The coming ten months will be at least as defining as the last ten for the European biofuels framework. The simultaneous revision of RED II and the FQD allows for more coordination between the two. It will soon become clear whether more countries follow Germany and Sweden in having an emission-based framework, or if volumetric blending obligations remain the norm. How the European Commission sanctions potential undercompliance with 2020 RED obligations will set a precedent for how enforceable member states view the 2030 quota. Accelerated revisions of a wide variety of EU regulations, ranging from taxation to emission trading to electric mobility, will all have implications for biofuels.

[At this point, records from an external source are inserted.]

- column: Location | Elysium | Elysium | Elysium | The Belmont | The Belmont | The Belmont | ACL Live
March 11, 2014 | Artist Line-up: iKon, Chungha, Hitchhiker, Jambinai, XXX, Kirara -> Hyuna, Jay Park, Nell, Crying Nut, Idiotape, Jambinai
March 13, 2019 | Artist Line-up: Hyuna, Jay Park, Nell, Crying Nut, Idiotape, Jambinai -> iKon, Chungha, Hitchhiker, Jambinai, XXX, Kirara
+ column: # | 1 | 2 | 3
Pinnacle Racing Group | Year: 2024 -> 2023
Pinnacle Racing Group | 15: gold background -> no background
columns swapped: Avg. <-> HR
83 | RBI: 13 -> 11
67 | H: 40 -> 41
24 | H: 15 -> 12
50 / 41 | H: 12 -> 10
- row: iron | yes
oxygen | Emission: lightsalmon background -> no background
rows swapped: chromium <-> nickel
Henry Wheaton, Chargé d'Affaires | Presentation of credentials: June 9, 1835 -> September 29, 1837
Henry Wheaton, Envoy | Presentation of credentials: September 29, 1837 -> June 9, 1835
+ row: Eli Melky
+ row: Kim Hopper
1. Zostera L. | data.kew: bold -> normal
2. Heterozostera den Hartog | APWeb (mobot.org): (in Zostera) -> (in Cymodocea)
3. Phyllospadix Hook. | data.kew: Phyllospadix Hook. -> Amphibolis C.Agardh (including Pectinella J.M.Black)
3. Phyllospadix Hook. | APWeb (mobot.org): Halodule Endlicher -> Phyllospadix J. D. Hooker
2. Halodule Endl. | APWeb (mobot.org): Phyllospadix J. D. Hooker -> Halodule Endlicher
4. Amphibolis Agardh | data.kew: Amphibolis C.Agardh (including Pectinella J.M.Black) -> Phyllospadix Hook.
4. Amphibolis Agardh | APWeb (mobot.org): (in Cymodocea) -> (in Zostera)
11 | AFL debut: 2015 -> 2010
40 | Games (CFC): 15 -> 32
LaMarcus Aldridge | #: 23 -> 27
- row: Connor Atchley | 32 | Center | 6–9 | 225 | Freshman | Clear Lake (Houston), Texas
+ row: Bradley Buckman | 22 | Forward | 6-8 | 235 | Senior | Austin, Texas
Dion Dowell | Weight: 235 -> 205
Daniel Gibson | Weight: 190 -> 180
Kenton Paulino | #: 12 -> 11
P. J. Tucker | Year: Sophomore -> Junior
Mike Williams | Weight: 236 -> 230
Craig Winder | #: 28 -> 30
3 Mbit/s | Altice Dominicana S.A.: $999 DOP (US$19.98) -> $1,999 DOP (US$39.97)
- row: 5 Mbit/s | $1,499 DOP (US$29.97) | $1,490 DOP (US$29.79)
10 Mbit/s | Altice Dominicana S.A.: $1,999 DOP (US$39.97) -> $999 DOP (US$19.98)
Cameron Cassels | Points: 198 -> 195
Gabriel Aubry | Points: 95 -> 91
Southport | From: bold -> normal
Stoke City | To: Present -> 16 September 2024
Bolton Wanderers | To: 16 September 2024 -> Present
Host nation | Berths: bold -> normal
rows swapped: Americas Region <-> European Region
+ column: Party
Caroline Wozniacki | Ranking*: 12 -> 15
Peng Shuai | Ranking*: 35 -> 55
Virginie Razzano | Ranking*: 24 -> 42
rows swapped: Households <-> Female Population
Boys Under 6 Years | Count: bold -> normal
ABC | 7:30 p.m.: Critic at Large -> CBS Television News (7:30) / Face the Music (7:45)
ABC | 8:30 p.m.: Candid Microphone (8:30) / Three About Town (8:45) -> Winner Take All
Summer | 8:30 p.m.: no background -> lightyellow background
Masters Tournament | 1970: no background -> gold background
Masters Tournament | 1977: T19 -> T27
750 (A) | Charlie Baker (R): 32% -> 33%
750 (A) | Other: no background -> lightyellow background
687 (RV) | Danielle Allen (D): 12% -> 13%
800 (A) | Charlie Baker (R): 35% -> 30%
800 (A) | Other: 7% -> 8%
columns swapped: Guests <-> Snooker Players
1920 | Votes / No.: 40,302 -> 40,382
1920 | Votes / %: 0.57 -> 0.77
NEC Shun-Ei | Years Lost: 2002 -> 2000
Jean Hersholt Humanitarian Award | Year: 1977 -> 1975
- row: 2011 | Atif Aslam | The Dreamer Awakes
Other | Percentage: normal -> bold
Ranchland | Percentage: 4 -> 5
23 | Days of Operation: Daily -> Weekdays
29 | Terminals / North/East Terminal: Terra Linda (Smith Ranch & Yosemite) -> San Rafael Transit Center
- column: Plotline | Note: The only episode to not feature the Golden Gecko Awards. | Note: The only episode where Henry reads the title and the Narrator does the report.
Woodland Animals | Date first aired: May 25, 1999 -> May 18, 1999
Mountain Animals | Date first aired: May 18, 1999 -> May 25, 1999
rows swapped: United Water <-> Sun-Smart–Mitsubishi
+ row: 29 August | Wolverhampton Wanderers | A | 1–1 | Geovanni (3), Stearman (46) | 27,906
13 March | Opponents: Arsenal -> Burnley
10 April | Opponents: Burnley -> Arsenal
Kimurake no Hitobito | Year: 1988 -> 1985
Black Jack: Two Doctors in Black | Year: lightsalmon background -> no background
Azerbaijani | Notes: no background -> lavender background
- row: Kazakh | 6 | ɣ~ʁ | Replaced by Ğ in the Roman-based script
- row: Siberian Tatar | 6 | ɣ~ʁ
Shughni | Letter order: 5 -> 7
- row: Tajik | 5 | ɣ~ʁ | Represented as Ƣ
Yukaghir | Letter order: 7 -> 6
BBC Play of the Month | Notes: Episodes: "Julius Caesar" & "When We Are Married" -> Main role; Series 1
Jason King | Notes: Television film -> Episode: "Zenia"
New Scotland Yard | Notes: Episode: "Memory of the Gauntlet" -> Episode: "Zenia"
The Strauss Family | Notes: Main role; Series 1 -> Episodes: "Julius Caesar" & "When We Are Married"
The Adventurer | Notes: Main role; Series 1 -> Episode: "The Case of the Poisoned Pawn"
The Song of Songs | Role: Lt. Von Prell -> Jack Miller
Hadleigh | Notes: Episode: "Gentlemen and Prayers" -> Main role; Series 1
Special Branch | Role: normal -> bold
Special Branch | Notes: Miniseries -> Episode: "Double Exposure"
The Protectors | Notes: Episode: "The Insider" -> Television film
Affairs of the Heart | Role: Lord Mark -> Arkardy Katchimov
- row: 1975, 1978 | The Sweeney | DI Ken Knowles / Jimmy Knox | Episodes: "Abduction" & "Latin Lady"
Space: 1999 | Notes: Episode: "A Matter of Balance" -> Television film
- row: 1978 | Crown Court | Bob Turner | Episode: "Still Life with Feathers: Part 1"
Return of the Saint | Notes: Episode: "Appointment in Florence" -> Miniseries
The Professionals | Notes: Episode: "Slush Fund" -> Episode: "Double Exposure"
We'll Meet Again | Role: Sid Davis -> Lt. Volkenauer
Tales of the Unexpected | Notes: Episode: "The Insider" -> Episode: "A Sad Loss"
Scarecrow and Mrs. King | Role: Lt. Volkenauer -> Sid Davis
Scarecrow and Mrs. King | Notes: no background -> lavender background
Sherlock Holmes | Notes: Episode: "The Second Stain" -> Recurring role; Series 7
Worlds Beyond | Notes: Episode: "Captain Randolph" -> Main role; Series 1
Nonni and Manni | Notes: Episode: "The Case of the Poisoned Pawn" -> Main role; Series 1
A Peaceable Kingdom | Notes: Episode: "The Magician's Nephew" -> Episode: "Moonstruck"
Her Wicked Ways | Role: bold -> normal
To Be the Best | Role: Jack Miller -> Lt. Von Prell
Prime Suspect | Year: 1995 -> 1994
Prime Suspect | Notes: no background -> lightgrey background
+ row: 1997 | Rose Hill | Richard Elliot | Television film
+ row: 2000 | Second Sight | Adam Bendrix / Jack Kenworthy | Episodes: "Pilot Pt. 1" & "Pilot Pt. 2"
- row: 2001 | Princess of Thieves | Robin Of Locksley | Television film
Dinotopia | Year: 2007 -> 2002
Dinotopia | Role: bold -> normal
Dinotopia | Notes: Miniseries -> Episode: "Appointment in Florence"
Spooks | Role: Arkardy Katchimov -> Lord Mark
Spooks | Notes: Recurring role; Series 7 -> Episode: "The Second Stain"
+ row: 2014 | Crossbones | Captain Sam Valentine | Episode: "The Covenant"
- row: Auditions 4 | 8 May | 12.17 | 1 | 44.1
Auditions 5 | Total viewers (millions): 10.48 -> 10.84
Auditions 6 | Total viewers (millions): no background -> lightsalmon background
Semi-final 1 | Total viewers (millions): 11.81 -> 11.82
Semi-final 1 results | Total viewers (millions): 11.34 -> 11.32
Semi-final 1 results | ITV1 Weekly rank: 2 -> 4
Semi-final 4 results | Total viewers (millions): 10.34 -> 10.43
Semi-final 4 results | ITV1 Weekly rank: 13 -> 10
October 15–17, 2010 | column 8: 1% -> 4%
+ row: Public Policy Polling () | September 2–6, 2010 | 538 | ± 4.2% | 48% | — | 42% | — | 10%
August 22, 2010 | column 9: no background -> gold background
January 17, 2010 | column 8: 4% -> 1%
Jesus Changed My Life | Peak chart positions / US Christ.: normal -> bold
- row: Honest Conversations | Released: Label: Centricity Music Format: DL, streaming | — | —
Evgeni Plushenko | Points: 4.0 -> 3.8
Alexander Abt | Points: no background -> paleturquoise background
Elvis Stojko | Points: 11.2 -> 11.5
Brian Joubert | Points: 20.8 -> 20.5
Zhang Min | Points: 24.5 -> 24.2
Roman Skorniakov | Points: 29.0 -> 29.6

Brexit, US elections, COVID-developments, economic forecasts and oil prices each have significant impacts on national policymaking. Despite the rapid pace of change, Stratas Advisors believes the fundamentals behind EU biofuel policies (agricultural interests, climate protection and energy security) remain unchanged. Given feedstock constraints, European policymakers will not see biofuels as a catch-all solution to reach climate targets. Considering the level of ambition in decreasing emissions however, they will incentivize high levels of biofuel blending wherever other options are not feasible.